# Biasing TwinFace PNP



## nbw (Jan 4, 2020)

I’ve built three of these, they all suffer from the same malady. I can seem to adjust the bias on the germanium PNP transistors I’m using. I am using 2sb33s. These transistors work really nice
y in some easyfaces I’ve built.

I’m far from an electronics neophyte, but this has me stumped.


----------



## music6000 (Jan 4, 2020)

nbw said:


> I’ve built three of these, they all suffer from the same malady. I can seem to adjust the bias on the germanium PNP transistors I’m using. I am using 2sb33s. These transistors work really nice
> y in some easyfaces I’ve built.
> 
> I’m far from an electronics neophyte, but this has me stumped.
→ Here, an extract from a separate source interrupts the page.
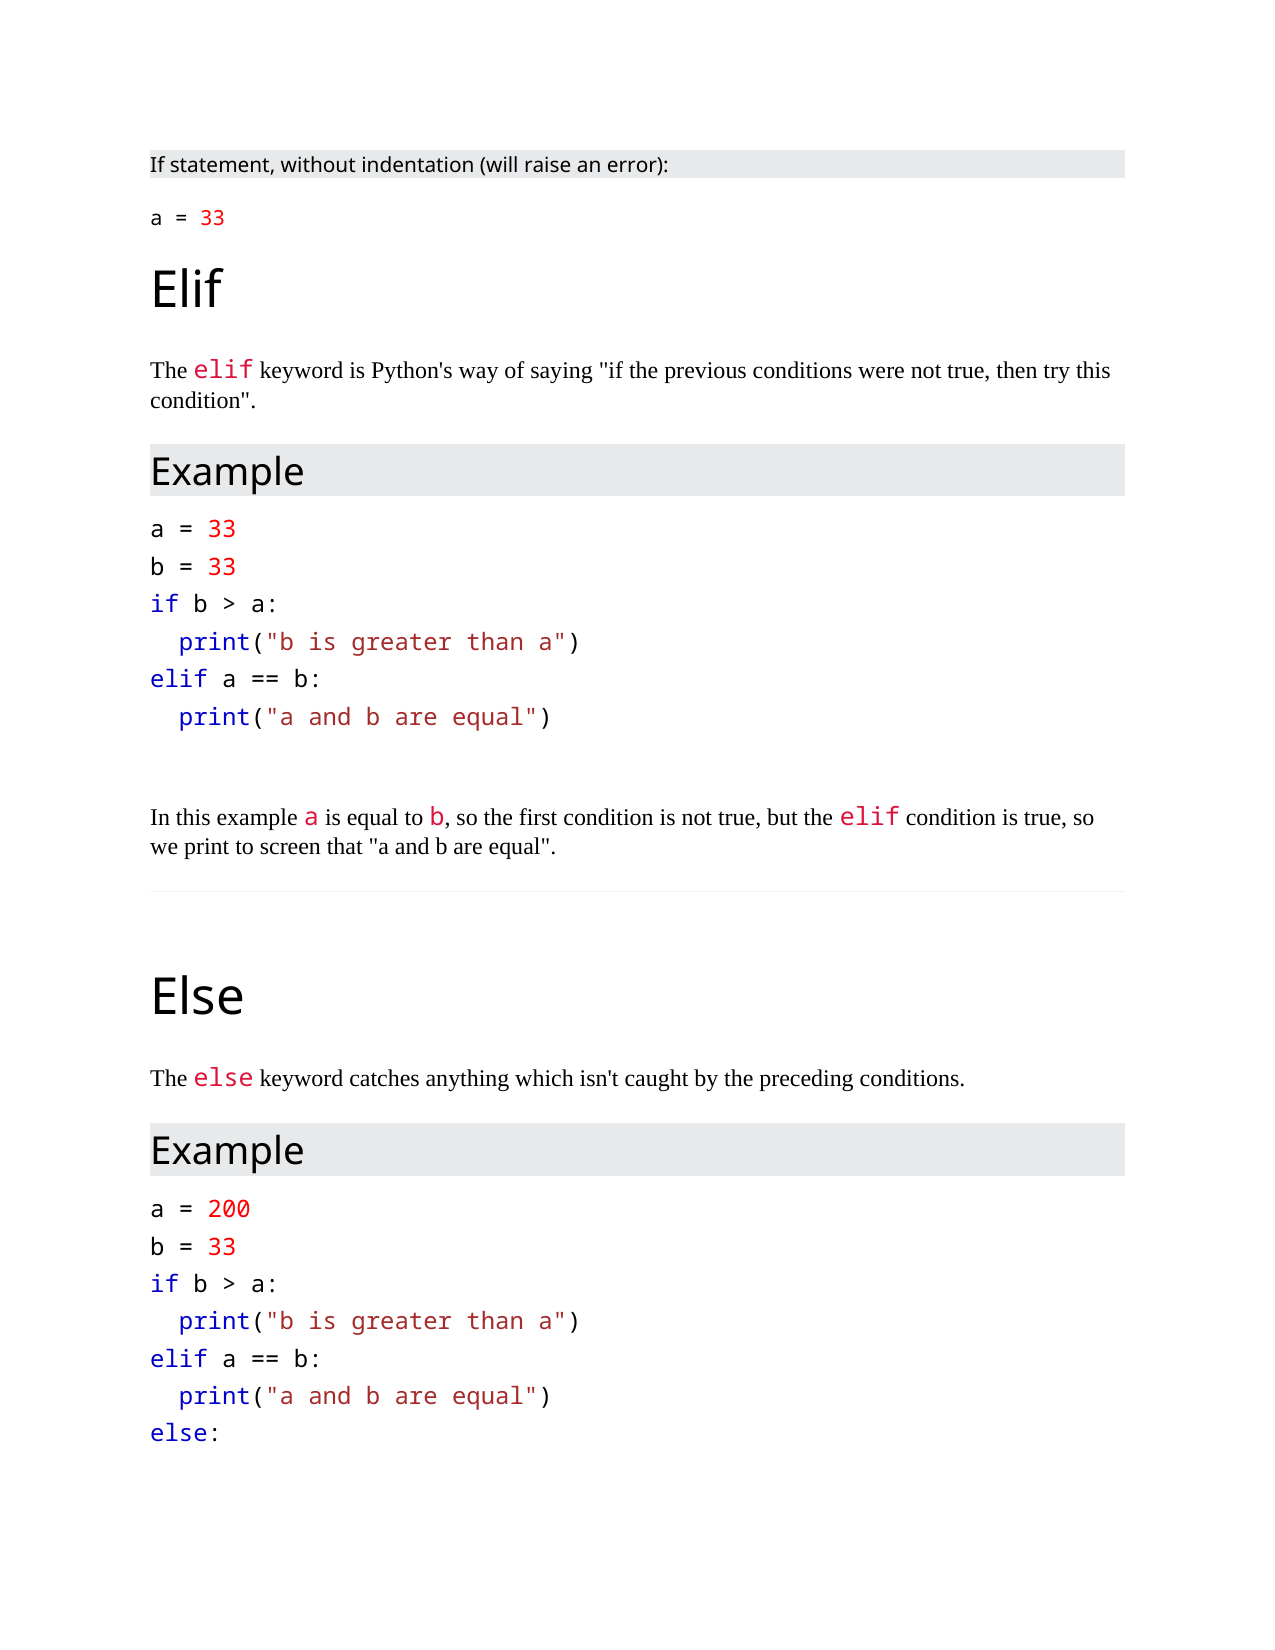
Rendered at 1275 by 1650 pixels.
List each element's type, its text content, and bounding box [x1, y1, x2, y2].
Are you getting Minus 4.5V on the Collector, not 4.5v as with the NPN transistors


----------



## nbw (Jan 4, 2020)

I can bias the NPN to a reasonable level. I can’t pull the bias on the germaniums below -6.5v I think it’s an issue of leakage current.


----------



## music6000 (Jan 4, 2020)

The downside of Germanium transistors is they have to be checked for hfe & Leakage to see if they will work .
Typically,  Fuzz Face Q1 = 70 to 85 and Q2 = 120 to 140, Leakage no higher than 200uA seems to be acceptable.
It's 1.27am, I'm off to Bed...
Hey Chuck, Chime In!


----------



## nbw (Jan 4, 2020)

I thinking he easy face there are two variants one is a single pot no fixed divider resistor, or a much smaller value to account for the 2sn33 higher leakage current ~1ma.


----------



## music6000 (Jan 4, 2020)

Changing the 33k to 10k might get you in the Ballpark, It will not be typically a PNP Fuzz Face.


----------



## Chuck D. Bones (Jan 4, 2020)

PNP1 is too leaky.  

If you're going to build pedals with Germanium transistors, you either have to buy pre-screened transistors from Small Bear or PedalHacker _OR _get a transistor tester.  I bought this one on eBay, the board was fully assembled, all I had to do was assemble the clear case. It's a great tool for screening transistors and will also measure capacitors, inductors, diodes and resistors. Runs on 9-12VDC (positive center pin) or a 9V battery.


----------



## nbw (Jan 5, 2020)

Yep. I think that’s it. Those 2sb33s are specced from building EasyFaces. Those have an SI for PNP1, specifically a 2n3906. I really 
Ike that sound. Maybe I’ll plug in 3906 and make the GE side a hybrid.


----------